オルタンシアの姿を見つけ、一心不乱に螺旋階段を駆け下りてくる少年。
……その姿には、見覚えがあった。
(そうだ、ここは王宮。ここに来れば、当然「彼」に遭遇する可能性だってあったのに……!)
逃げなくては。
そうわかっているのに、まるで地面に根が張ってしまったかのように足が動かない。
そうこうしているうちに、少年は螺旋階段を下りきった少年がオルタンシアの目の前へとやって来る。
彼は嬉しそうにオルタンシアの手を握り、目を輝かせた。
「やっと会えた、シア……! やっぱり夢じゃなかったんだ!!」
全身で喜色をあらわにする少年とは対照的に、オルタンシアは血の気が引いて、今にも倒れそうなほどだった。
そんなオルタンシアの様子をどう思ったのか、目の前の少年はなおも畳みかける。
「僕のこと忘れちゃった? ヴィクトルだよ! 一緒に秘密基地で遊んだじゃないか!」
……忘れるわけがない。目の前の少年――ヴィクトル王子は、一度目の人生でオルタンシアの死に深く関わることとなった人物なのだから。
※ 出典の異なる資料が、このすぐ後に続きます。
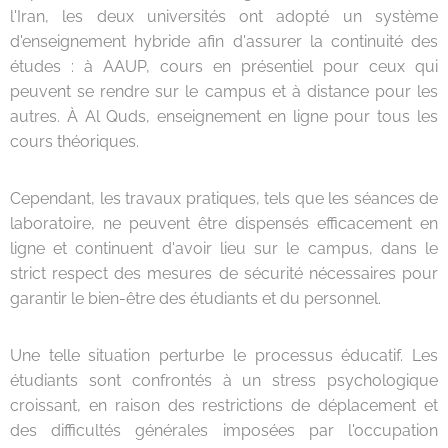
l'Iran, les deux universités ont adopté un système
d'enseignement hybride afin d'assurer la continuité des
études : à AAUP, cours en présentiel pour ceux qui
peuvent se rendre sur le campus et à distance pour les
autres. À Al Quds, enseignement en ligne pour tous les
cours théoriques.
Cependant, les travaux pratiques, tels que les séances de
laboratoire, ne peuvent être dispensés efficacement en
ligne et continuent d'avoir lieu sur le campus, dans le
strict respect des mesures de sécurité nécessaires pour
garantir le bien-être des étudiants et du personnel.
Une telle situation perturbe le processus éducatif. Les
étudiants sont confrontés à un stress psychologique
croissant, en raison des restrictions de déplacement et
des difficultés générales imposées par l'occupation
二度目の人生を生き残るために、もっとも関わってはいけない人物だといっても過言ではない。
オルタンシアは己の迂闊さを呪わずにはいられなかった。
一度ならず二度までも。一度目の人生で彼と出会うよりもずっと早くに会ってしまうなんて!
「ここにいるってことはシアも貴族の子なの? この通路を使うのは高位貴族だけだよね? シアはどこの家の子?」
興味津々と言った様子で、ヴィクトルは矢継ぎ早に質問を繰り出してくる。
その態度に、オルタンシアは恐怖に震えあがった。
(まずいまずいまずい……!)
彼にオルタンシアへの興味を抱かせてはいけない。
絶対に、妃候補を集める段階で彼の口からオルタンシアの名が挙がるようなことはあってはいけないのだ……!
(どうしよう、どうすればいいの……!)
考えれば考えるほど、思考がもつれて焦りばかりが募っていく。
オルタンシアは目を見開いたまま、唇を震わせることしかできなかった。
そんなオルタンシアを不審に思ったのか、ヴィクトルがオルタンシアの顔に触れようと手を伸ばしてくる。
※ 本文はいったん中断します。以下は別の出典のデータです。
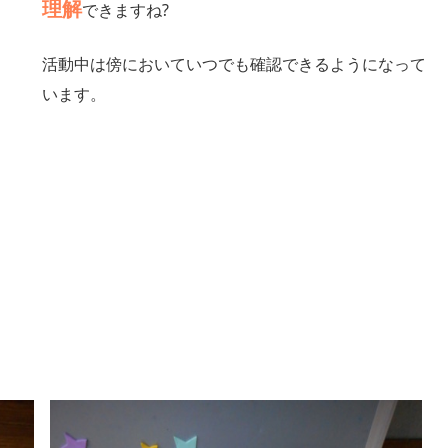
理解
できますね?
活動中は傍においていつでも確認できるようになって
います。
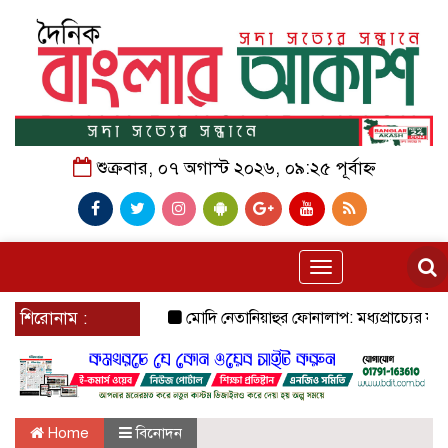
শুক্রবার, ০৭ অগাস্ট ২০২৬, ০৯:২৫ পূর্বাহ্ন
Toggle
navigation
শিরোনাম :
মোদি নেতানিয়াহুর ফোনালাপ: মধ্যপ্রাচ্যের যুদ্ধ ও
Home
বিনোদন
反射的に、オルタンシアはぎゅっと目を瞑ってしまった。
その直後――。
「何をしている」
まるで辺り一帯を凍土に変えてしまいそうな、低く冷たい声が響く。
おそるおそる目を開けたオルタンシアの視界に映るのは、頼もしい背中――義兄ジェラールが、オルタンシアを庇うようにヴィクトルの前へ立ち塞がっていたのだ。